Serial and parallel algorithms for short time horizon multi-attribute queries on stochastic multi-agent systems

Abstract

Statistical model checking (SMC) for the analysis of multi-agent systems has been studied in the recent past. A feature peculiar to multi-agent systems in the context of statistical model checking is that of aggregate queries–temporal logic formula that involves a large number of agents. To answer such queries through Monte Carlo sampling, the statistical approach to model checking simulates the entire agent population and evaluates the query. This makes the simulation overhead significantly higher than the query evaluation overhead. This problem becomes particularly challenging when the model checking queries involve multiple attributes of the agents. To alleviate this problem, we propose a population sampling algorithm that simulates only a subset of all the agents and scales to multiple attributes, thus making the solution generic. The population sampling approach results in increased efficiency (a gain in running time of 50%–100%) for a marginal loss in accuracy (between 1% and 5%) when compared with the exhaustive approach (which simulates the entire agent population to evaluate the query), especially for queries that involve limited time horizons.

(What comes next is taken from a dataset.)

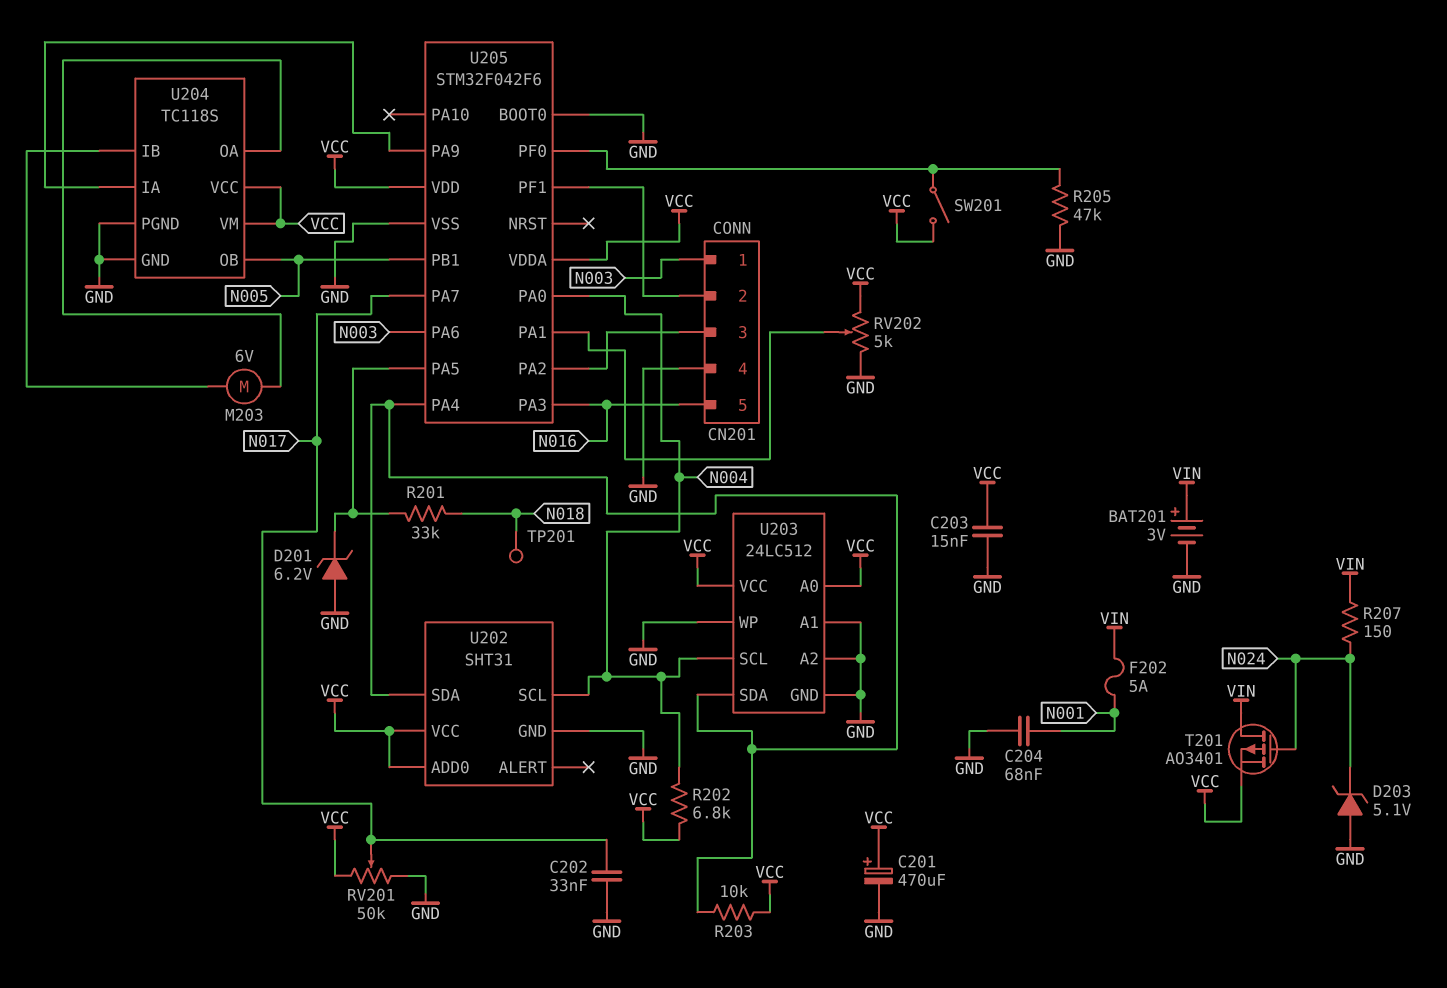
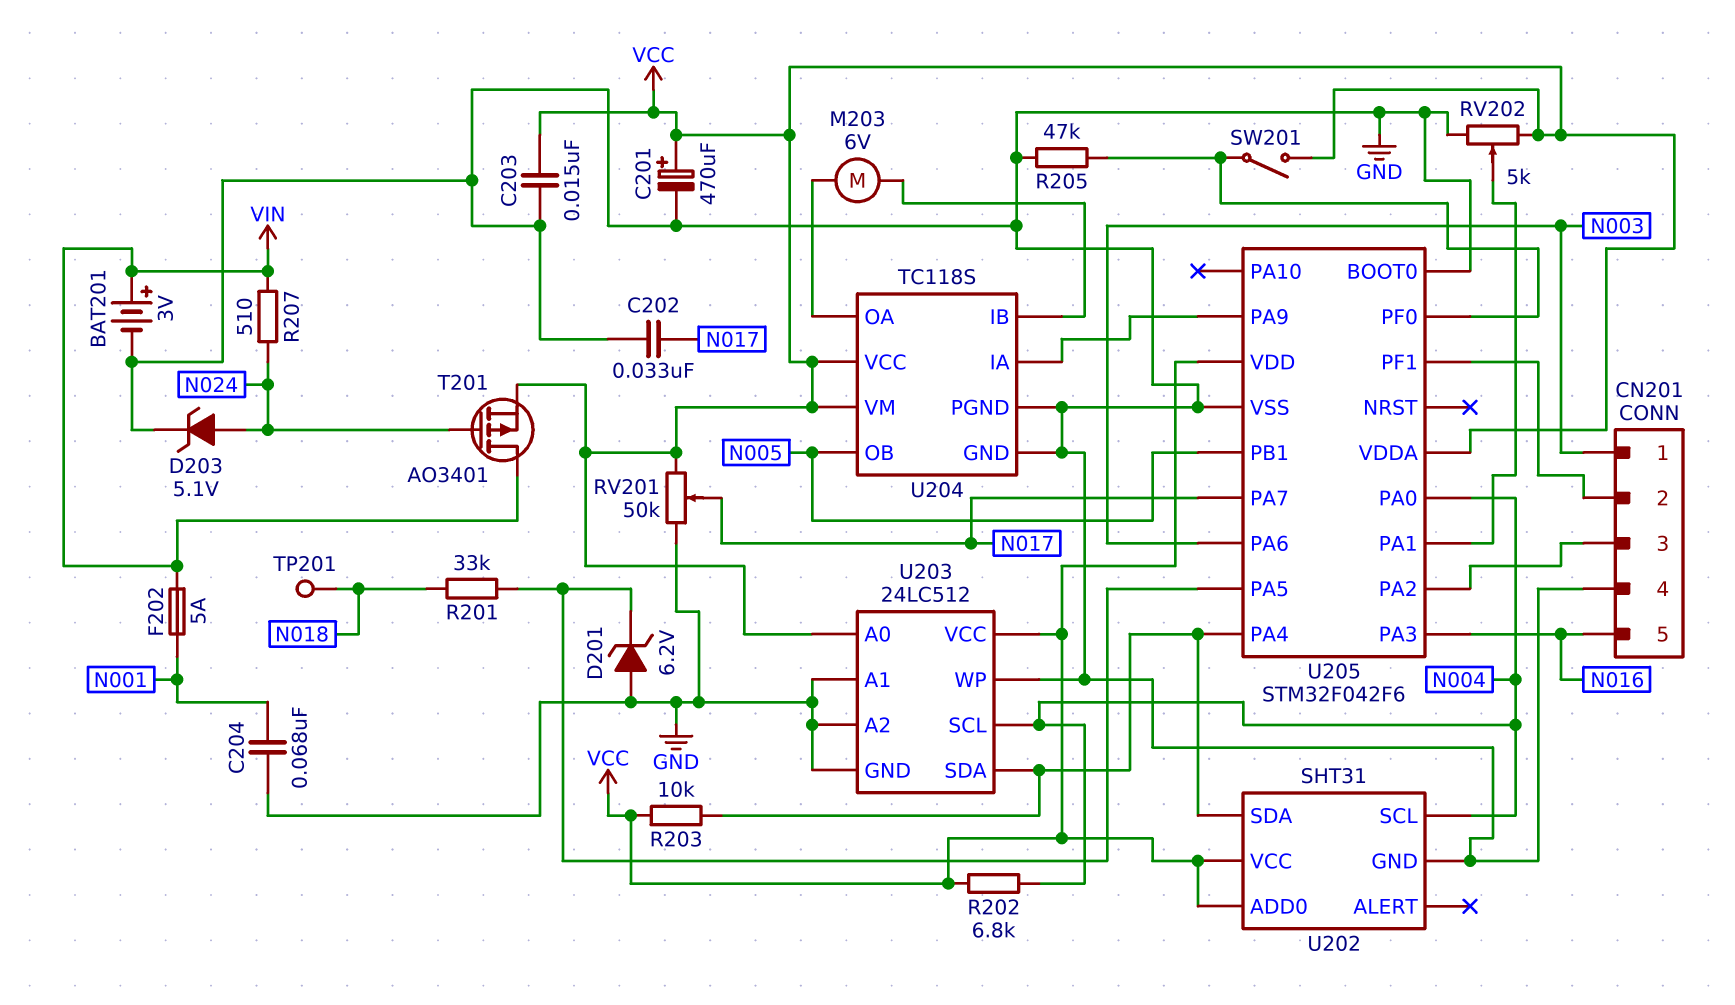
D203: zener 5.1V (A GND, K N024) -> zener 5.1V (A N024, K GND)
R207: 150 (N024, VIN) -> 510 (N024, VIN)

Finally, we report parallel versions of the above algorithms. We explore different strategies of core allocation, both for exhaustive simulations of all agents and the sampling approach. This yields further gains in running time, as expected. The parallel approach, when combined with the sampling idea, results in improving the efficiency (a gain in running time of 100%–150%) with a minor loss when compared with the exhaustive approach in accuracy (between 1% and 5%).